The committee met three times before making its recommendation. Members had received all the information the diocese possessed about all accused priests, “living or dead,” said Vicar General Steven Dublinski, who also served on the committee.
Dublinski said information on “a few” deceased priests was turned over to Spokane police officials Wednesday afternoon in a 21/2-hour meeting. Dublinski and the diocese’s attorney filed police reports on the six named priests, too.
Skylstad’s office first made contact with police a week or 10 days ago, said Al Odenthal, deputy chief of the Spokane Police Department.
Odenthal said detectives were already reviewing documents they received Wednesday from the diocese.
“There is no crime, except for homicide, that we take more seriously than child abuse and child sexual abuse, specifically,” Odenthal said.
Even if the statute of limitations has expired for criminal prosecution, investigators may be able to substantiate claims or clear people who are wrongly accused, he said.
In each instance where investigators can substantiate improper or criminal activity occurred, they will consult with prosecutors to see if a case can be taken to court, Odenthal said.
“Bishop Skylstad has said it is the intent of the church from this point on,” to report allegations of sexual abuse to the appropriate police agency anywhere in the diocese, Odenthal said.
Skylstad said he has drafted a letter that will be mailed to all Catholic households in the diocese. The letter “will address the overall situation in the diocese,” Dublinski said.
The bishop’s action was praised by members of a Spokane support group for victims. One noted the bishop’s decisiveness in light of last week’s request from the Vatican for changes in the U.S. bishops’ policy.
“This shows they’re not only willing to help the victims, they’re willing to take on the Vatican,” said Michael Ross, co-founder of the Spokane chapter of the Survivors Network of those Abused by Priests.
But SNAP’s national director, David Clohessy, said he had hoped for more details, such as dollar amounts of settlements with alleged victims.
“Skylstad is not just any bishop, he’s the vice president,” Clohessy said. “It’s reasonable to expect him to be more proactive.”
Several of the named priests spent time at parishes that operated elementary schools on the church grounds. Bradley, O’Malley and O’Donnell spent time at St. John Vianney in the Spokane Valley. Oosterman, Bradley and Mertens were assigned to St. Francis Xavier, which operated a school for 93 years until it closed in 1999.
O’Donnell already had been named in two lawsuits, which accuse him of molesting several young boys, and in extensive media coverage. Bradley also had been identified in news reports about a settled lawsuit involving his alleged decades-old involvement with a teenage girl.
Reinard Beaver, one of the accused priests named Wednesday, praised Skylstad.

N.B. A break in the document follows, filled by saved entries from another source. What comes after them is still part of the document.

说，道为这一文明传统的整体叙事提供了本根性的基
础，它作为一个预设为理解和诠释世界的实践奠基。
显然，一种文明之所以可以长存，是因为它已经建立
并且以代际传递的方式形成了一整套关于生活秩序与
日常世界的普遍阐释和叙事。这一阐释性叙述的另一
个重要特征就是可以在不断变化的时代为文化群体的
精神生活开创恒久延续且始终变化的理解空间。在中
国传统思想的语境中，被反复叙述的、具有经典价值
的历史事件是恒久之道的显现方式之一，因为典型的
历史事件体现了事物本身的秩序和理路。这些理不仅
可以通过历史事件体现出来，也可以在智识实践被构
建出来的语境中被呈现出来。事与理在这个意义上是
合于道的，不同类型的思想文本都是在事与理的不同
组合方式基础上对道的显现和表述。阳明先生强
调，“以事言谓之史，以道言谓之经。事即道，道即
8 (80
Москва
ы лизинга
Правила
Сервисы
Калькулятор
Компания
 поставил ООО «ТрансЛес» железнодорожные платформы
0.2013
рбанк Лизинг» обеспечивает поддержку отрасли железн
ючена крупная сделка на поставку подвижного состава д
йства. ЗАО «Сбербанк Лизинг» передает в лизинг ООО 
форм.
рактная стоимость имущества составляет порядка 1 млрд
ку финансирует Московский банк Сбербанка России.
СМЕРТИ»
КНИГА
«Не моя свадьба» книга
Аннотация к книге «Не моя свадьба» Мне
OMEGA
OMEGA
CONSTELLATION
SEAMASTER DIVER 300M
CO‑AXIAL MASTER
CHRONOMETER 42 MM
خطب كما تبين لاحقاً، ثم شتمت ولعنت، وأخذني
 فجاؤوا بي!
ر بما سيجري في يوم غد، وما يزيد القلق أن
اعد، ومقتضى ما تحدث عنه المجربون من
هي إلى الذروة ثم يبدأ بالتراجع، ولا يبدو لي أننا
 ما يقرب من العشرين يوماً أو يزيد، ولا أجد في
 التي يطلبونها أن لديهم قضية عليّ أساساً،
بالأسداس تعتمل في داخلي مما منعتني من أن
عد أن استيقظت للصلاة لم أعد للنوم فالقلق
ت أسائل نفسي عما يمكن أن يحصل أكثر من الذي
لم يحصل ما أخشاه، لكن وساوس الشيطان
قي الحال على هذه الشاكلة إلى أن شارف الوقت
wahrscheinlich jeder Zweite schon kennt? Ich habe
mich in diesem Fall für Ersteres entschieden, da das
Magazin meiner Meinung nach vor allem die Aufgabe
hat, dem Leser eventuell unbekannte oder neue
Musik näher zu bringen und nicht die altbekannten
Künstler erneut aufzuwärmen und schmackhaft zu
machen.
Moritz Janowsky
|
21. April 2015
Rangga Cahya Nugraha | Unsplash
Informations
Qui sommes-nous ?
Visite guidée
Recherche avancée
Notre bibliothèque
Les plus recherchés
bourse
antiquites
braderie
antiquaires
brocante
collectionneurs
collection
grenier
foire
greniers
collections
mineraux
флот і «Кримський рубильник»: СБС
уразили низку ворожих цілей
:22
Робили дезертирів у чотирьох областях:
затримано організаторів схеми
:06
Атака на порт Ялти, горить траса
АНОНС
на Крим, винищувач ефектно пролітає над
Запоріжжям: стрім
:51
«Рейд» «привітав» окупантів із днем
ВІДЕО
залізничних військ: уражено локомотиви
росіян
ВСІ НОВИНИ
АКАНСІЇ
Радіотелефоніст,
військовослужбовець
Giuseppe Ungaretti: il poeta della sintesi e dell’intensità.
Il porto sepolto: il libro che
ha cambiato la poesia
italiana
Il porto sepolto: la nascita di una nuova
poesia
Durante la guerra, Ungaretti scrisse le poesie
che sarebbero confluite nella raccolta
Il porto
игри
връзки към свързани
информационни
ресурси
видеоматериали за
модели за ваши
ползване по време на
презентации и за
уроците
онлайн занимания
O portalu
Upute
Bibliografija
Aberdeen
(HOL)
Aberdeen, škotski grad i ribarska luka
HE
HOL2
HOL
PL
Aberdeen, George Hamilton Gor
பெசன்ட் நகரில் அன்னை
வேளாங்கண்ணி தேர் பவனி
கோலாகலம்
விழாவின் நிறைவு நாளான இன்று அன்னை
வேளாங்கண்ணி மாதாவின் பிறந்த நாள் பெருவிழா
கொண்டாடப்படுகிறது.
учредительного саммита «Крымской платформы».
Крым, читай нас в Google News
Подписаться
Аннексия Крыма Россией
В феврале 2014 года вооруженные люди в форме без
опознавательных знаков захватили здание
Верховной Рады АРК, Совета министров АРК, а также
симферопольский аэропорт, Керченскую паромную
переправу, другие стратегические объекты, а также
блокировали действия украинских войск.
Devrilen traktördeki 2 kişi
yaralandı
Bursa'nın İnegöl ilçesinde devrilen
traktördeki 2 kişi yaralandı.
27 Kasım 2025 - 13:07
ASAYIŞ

“My comment is that I have the deepest esteem and the highest regard for Bishop Skylstad. He did what he had to do,” said Beaver, reached on his cell phone near his home in Steilacoom, Wash.
Beaver said he appreciated a call he received from Skylstad on Tuesday to inform him of the impending release of names.
“We’re old friends and these are old stories,” Beaver said. “I’m not bitter. I’m better because of this.”
Beaver, 73, said he has an attorney who advised him not to comment on details of allegations against him. He also said he would withhold comment about whether he thought his rights have been violated by the release of his name.
A 61-year-old man, who asked to remain anonymous, said Beaver molested him when he was 15 during a trip to Seattle. As a teenager, he had worked at St. Augustine’s Catholic Church on the South Hill. When he returned from the trip, he abruptly quit his job and quit church.
“I couldn’t tell my folks,” the man said. “They were upset and wondered why I had quit such a good job and quit going to church with them.”
He didn’t report the abuse until 1990 when he told a St. Augustine’s official. By then, Beaver already had been removed from the ministry.
The other named priests did not return phone messages seeking comment.